■ Action item: Would you repeat the listing exactly but omit every picture?

■ Given material:
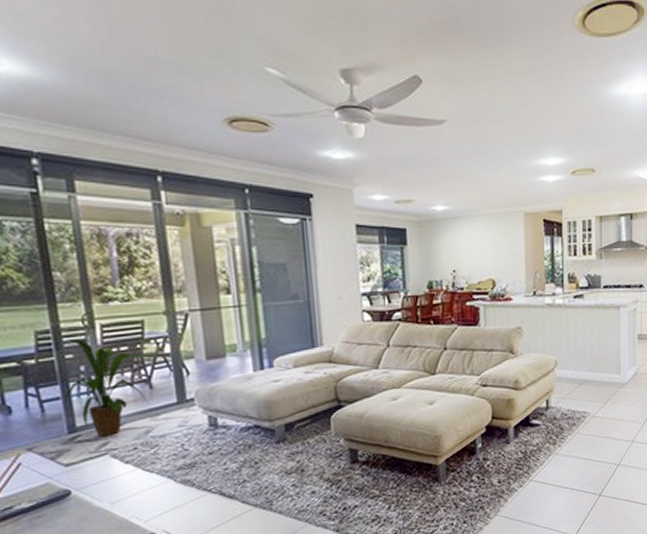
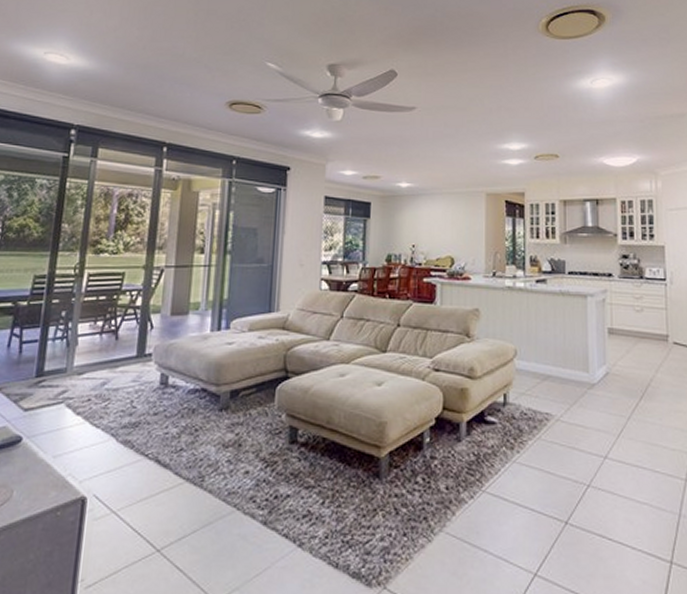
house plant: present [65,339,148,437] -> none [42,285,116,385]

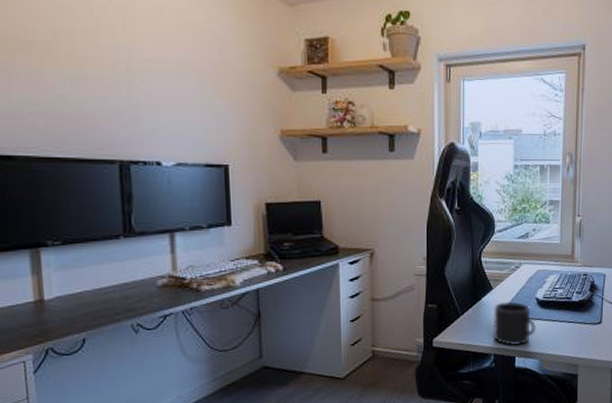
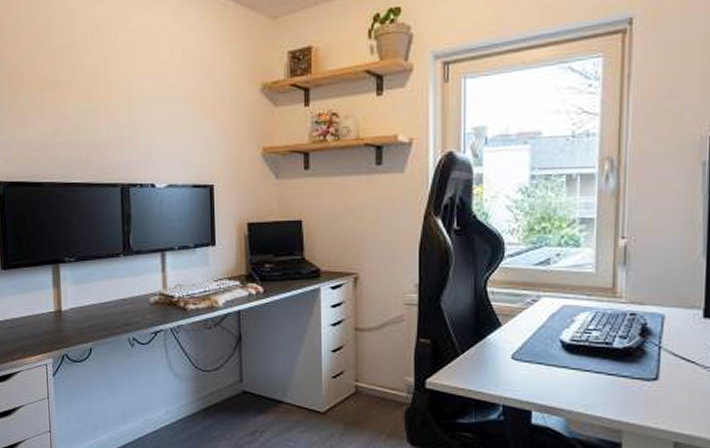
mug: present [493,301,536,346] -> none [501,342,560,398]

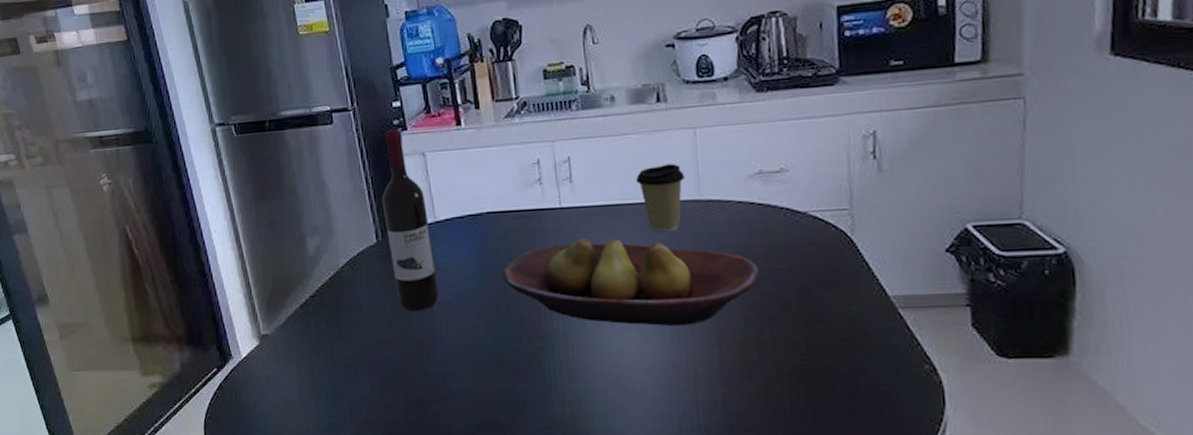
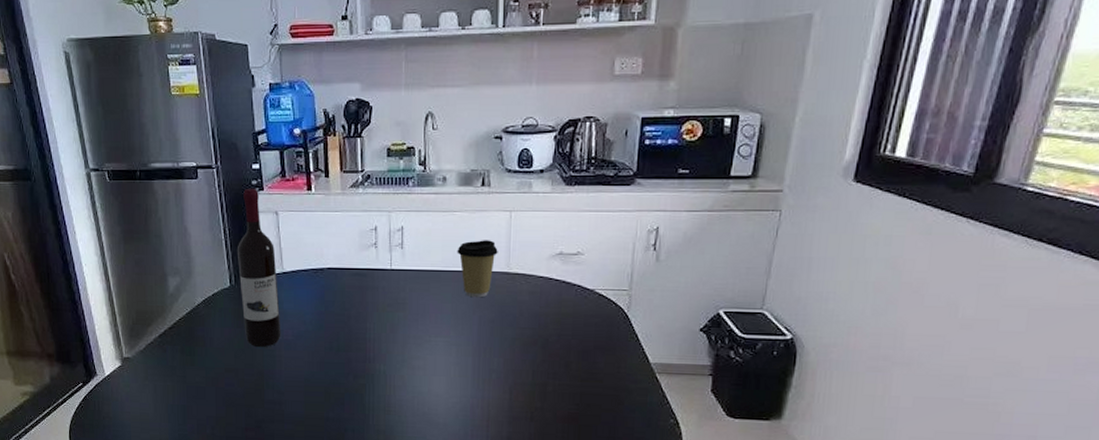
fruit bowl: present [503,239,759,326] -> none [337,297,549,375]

■ Completed exercise:
house plant: present [65,339,148,437] -> none [42,285,116,385]

mug: present [493,301,536,346] -> none [501,342,560,398]

fruit bowl: present [503,239,759,326] -> none [337,297,549,375]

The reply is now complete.